--- Your assignment ---
All pictures are to be omitted while the lines starting at the line with "basket: present [34,336,83,385]" and ending at the line with "cabinet: present [811,400,1004,566]" in the material below are retyped exactly, both ends included.
:: Input for this task ::
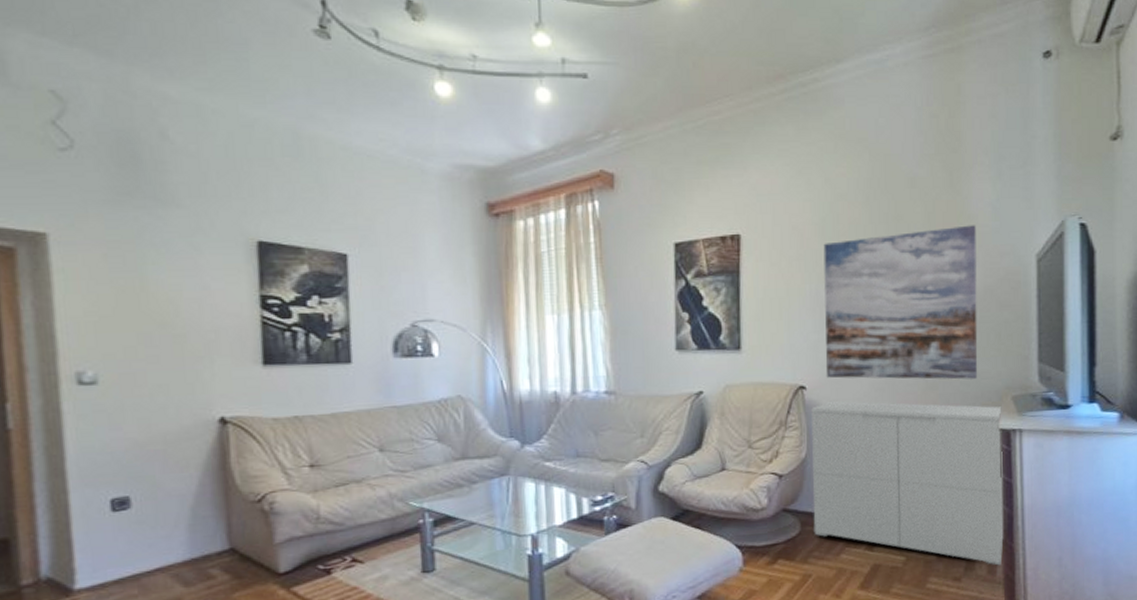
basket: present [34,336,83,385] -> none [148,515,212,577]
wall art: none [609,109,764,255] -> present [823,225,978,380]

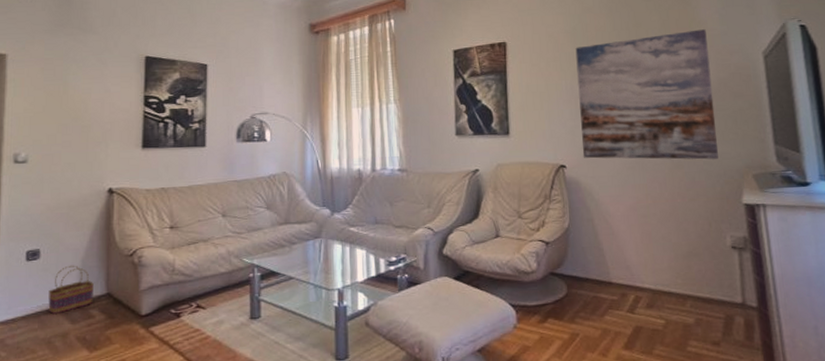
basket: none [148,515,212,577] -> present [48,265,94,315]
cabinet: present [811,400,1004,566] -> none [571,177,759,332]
:::
:: Input for this task ::
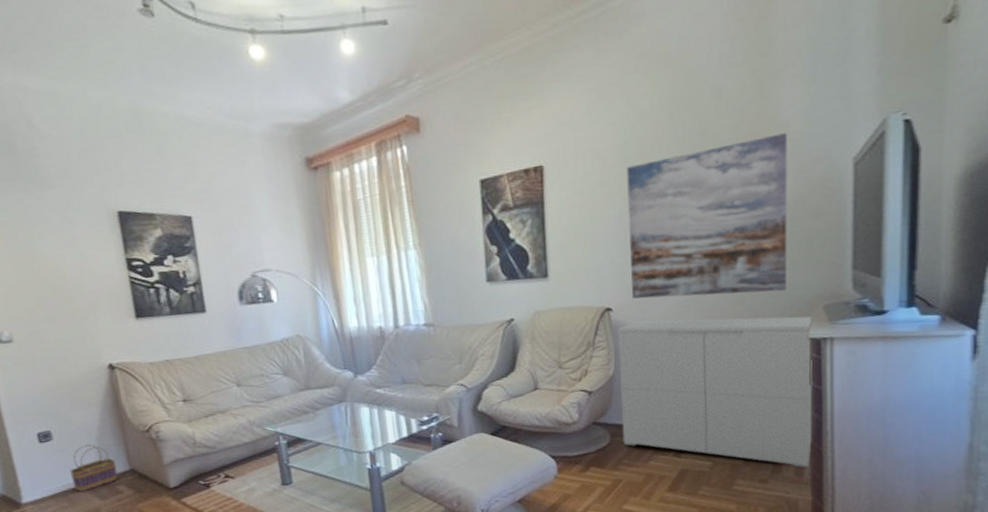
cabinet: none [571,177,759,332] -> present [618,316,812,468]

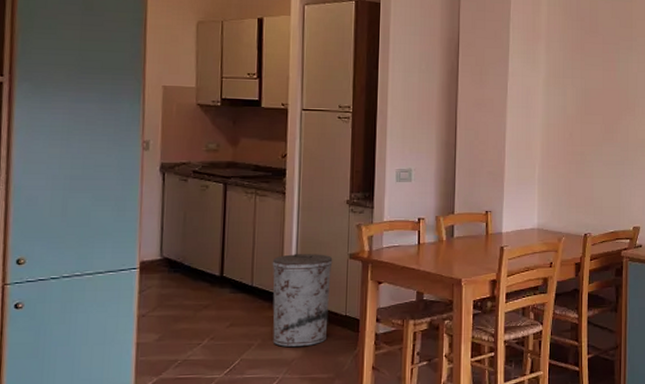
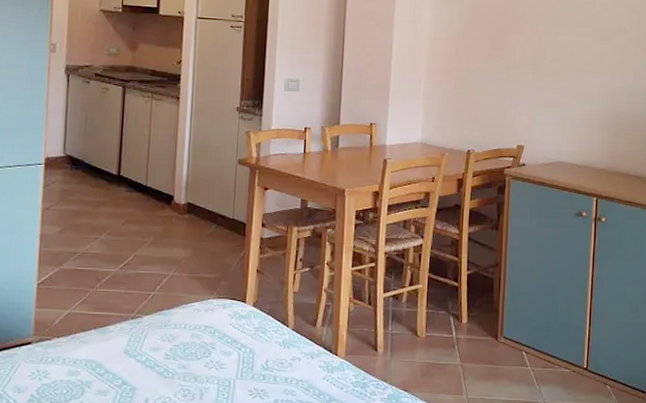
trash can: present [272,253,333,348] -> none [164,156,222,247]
:::
--- Solution to this exercise ---
basket: present [34,336,83,385] -> none [148,515,212,577]
wall art: none [609,109,764,255] -> present [823,225,978,380]

basket: none [148,515,212,577] -> present [48,265,94,315]
cabinet: present [811,400,1004,566] -> none [571,177,759,332]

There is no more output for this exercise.